Growing geraniums from seed used to take a back seat to propagation from cuttings. In the past, most nursery-grown plants came from cuttings. But that has changed with advances in plant breeding.
Now we can choose from excellent seed-grown varieties that outperform many older cutting-grown varieties.
I’ve grown geraniums from seed, and was really happy with the beautiful and vigorous plants I got, which were several colors in the popular ‘Orbit’ series.
Where to get geranium seeds
Coral zonal geranium
Many seed companies offer excellent Geranium hybrids. Try Thompson & Morgan’s ‘Black Velvet’ series with unique dark leaves.

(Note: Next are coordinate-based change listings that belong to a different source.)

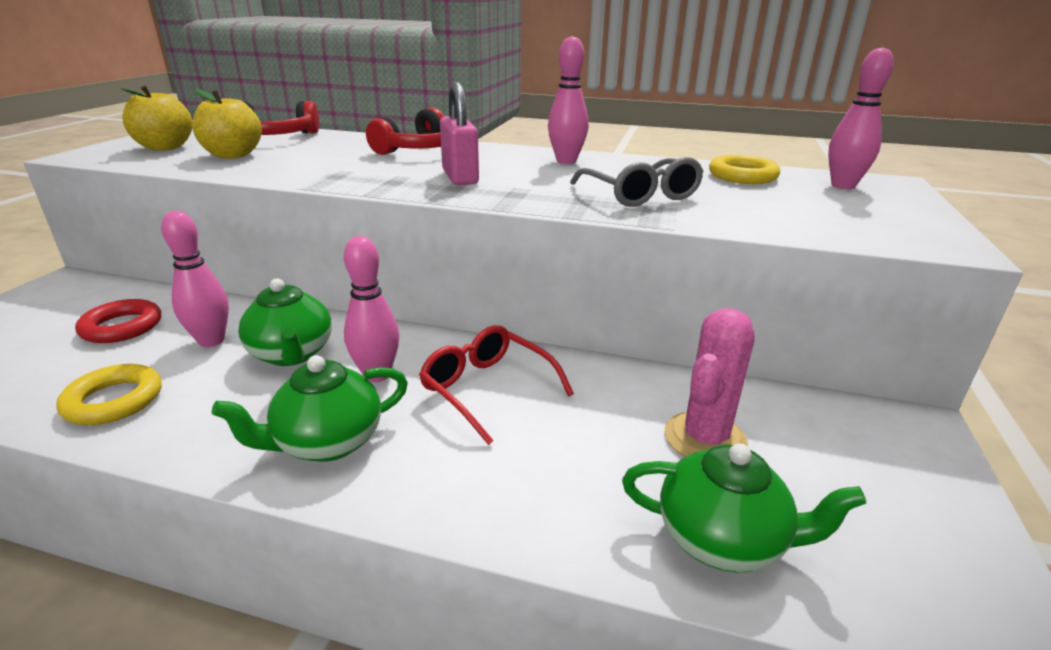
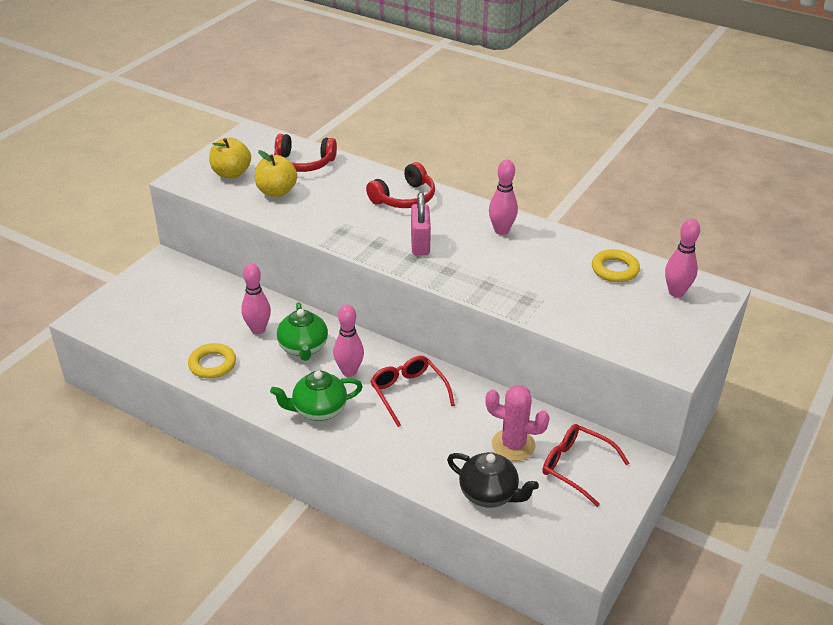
camera: 15 degrees right, 10 degrees up
red ring [75,299,161,343] -> none
grey glasses [570,157,704,207] -> none
green teapot [622,443,867,572] -> black teapot [447,452,539,507]
pink cactus [665,308,755,457] -> pink cactus turned 60 degrees clockwise [485,385,550,461]
none -> red glasses [543,424,629,507]

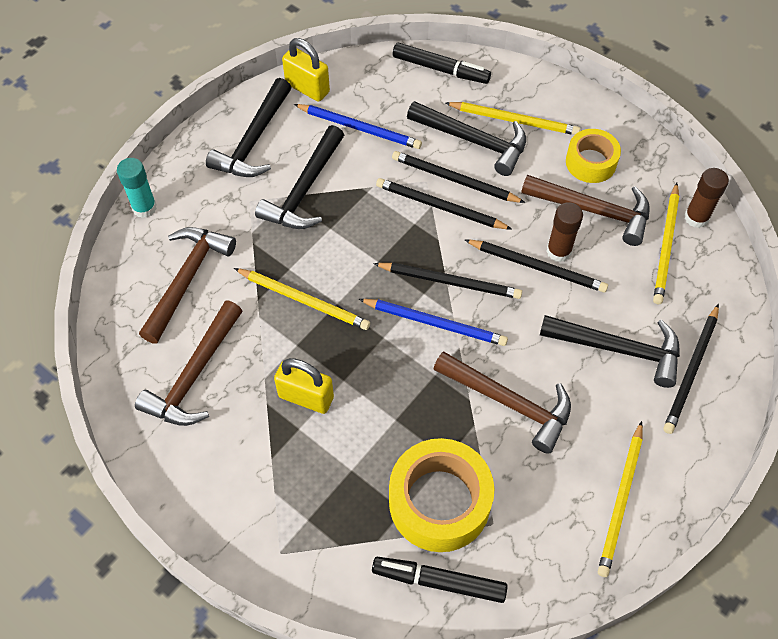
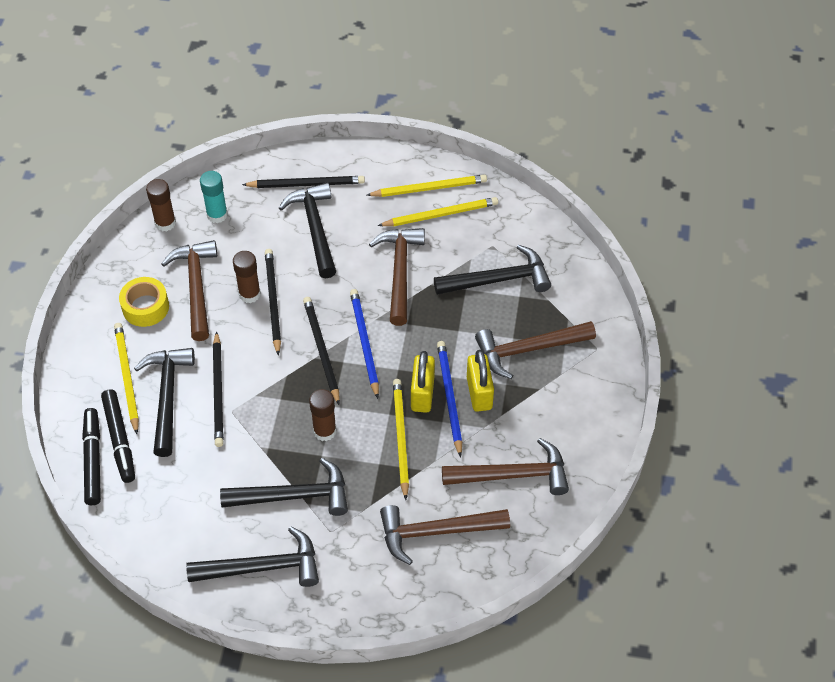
camera: 120 degrees left, 5 degrees down
turquoise glue stick [117,158,157,218] -> turquoise glue stick moved to [200,171,228,223]
yellow padlock [282,38,330,102] -> yellow padlock moved to [411,351,435,413]
blue pencil [294,104,422,149] -> blue pencil moved to [437,341,462,458]
black marker [372,557,508,603] -> black marker moved to [101,389,135,483]
black pencil [376,178,512,229] -> none
yellow tape [389,438,494,552] -> black hammer [434,245,551,295]
yellow pencil [653,183,679,304] -> yellow pencil moved to [378,197,498,226]
none -> brown glue stick [309,389,337,441]
none -> brown hammer [475,321,596,379]

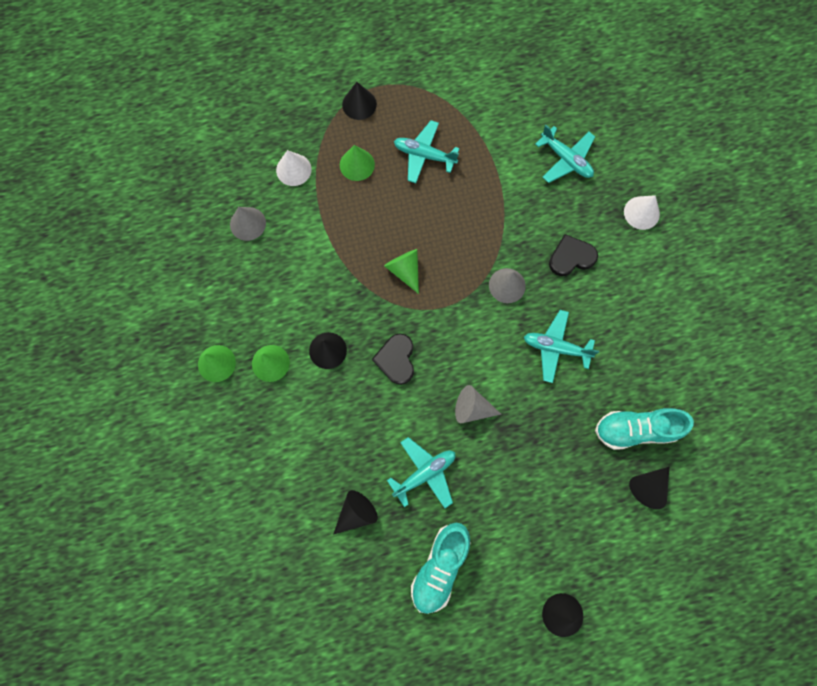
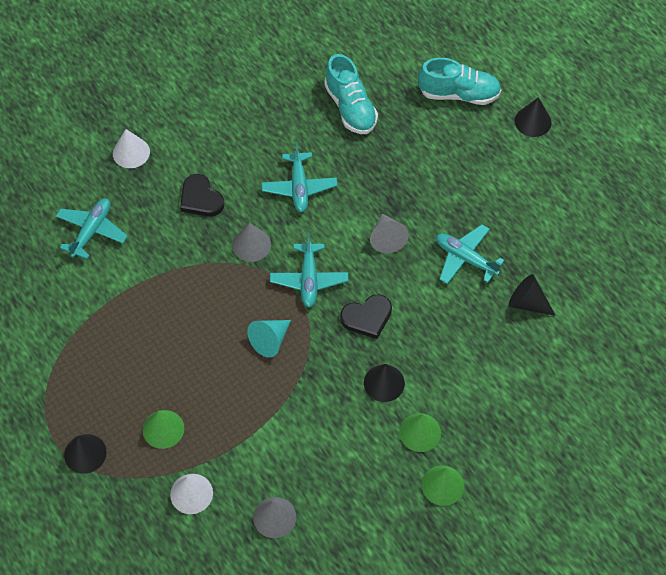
camera: 110 degrees left, 15 degrees down
green cone [384,249,419,294] -> turquoise cone [247,320,291,358]
turquoise plane [394,120,460,183] -> turquoise plane moved to [270,233,348,308]
turquoise shoe [411,523,471,614] -> turquoise shoe moved to [418,58,501,105]
black cone [629,467,669,509] -> none

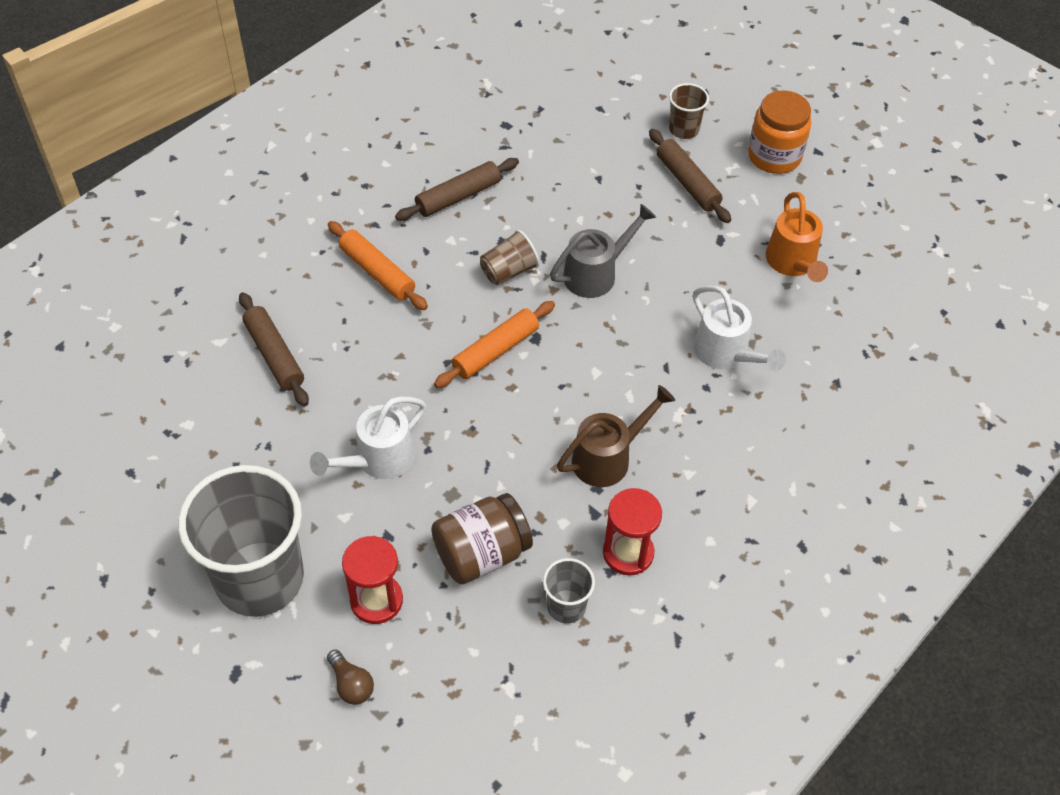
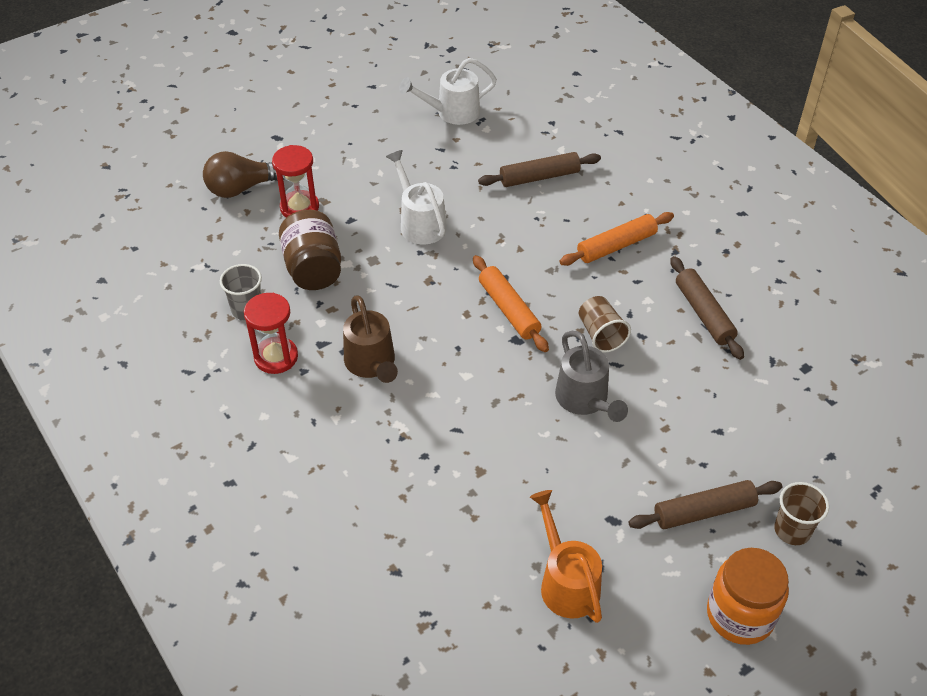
camera: 105 degrees right, 5 degrees down
grey cup [178,465,304,617] -> none
brown light bulb [327,650,374,705] -> brown light bulb [203,151,284,198], size x1.77
white watering can [693,286,785,372] -> white watering can moved to [399,58,497,125]
orange watering can [766,192,828,282] -> orange watering can turned 60 degrees clockwise [530,490,602,623]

Vesey’s Seeds carries the early-flowering ‘Ringo 2000’ series.
Stokes offers ‘Orbit’, which has intense leaf zone patterns, and is available in a variety of colors.
Also from Stokes is the excellent early-flowering ‘Elite’ series, and ‘Bulleye’ with good dark foliage that holds up in bright sun conditions. All of the hybrids mentioned here are available in a variety of colors.
How to start geraniums from seed
Geraniums are slow from seed, so start them early – in mid- to late January. Your plants will begin blooming about 12 to 16 weeks after sowing.
The seeds have a tough outer coats, so to increase germination rates, it helps to moisten them before sowing.
- Dampen several paper towels. Spread seeds over half the surface, and fold other half over top. Put damp folded paper towels and seeds into a plastic zip-lock bag to keep moist. After 24 hours, the seeds should have started to germinate.
- For sowing, use a commercial growing mix. To avoid fungal disease (damping-off), make sure your containers are clean and have drainage holes.
- If you like to reuse two-and-a-half inch nursery pots like I do, wash them in soapy water, and disinfect in a rinse containing a little bleach (one part chlorine bleach to nine parts water).
- Moisten growing mix in a big container. Add just enough water to get the mix damp as a sponge, but avoid letting it get sopping wet. Let stand for an hour or two to absorb moisture.
- Fill individual pots with growing mix to about one inch from the top. Pack lightly and, sow 2 or 3 seeds per pot and cover with a small amount growing mix, about 1/8 to 1/4 inch thick. Water lightly. (Use a spray bottle or a small watering can with a fine rose.)
- Label pots and put them in a plastic bag closed with a twist tie. (Or if you’ve bought cell packs and growing flats, set the plastic cover in place.).
- Geranium seeds don’t need light to germinate. Give them a warm spot between 70 and 75°F (21 to 24°C). I’ve put them on top of my refrigerator, and that works well.
- When you notice green sprouts, open the plastic cover to allow air circulation, but don’t remove it entirely. Make sure your seedlings have good light. Once two true leaves appear(the first leaves are seed leaves), remove covers. Let them grow a week or two before transplanting seedlings into individual pots.
- Be sure to keep the soil mix moist – but not soggy. Watering from the bottom is ideal. Set the pots into a shallow tray with water, and remove them when the top is moist.
Geraniums from seed – seedling care
Transplanting geranium seedlings
- Grow your seedlings on a window sill with good sunlight – south-facing is ideal – or set them under fluorescent lights with the lights on for 12 to 14 hours daily. This is easy with a timer.
- Once a week, feed with a water-soluble fertilizer diluted to half-strength.
- Once the plants are growing strongly, pinch off the tops to keep plants compact and promote branching.
- For information about when and how to take your plants outdoors, see seedling care and hardening off.
Seed or cutting grown?
Geraniums from seed are usually single-flowered. Their flowers tend to shatter when blooming is finished, which means not as much deadheading for you.
Seed grown types are available in a wide range of colors: soft pink, hot pink, pure white, pink-and-white, lavender, red, scarlet, scarlet-and-white, orange-salmon and coral.
Cutting-grown geraniums can have single, semi-double or fully double flowers. If the florets don’t fall apart when bloom is over, it is most likely cutting-grown plant. Deadhead these plants to keep them presentable and to reduce fungal disease problems.
Many zonal and ivy types, regal geraniums (Martha Washington types) and scented-leafed varieties are grown from cuttings.
You can take cuttings of your seed-grown plants if you want to keep them going another season.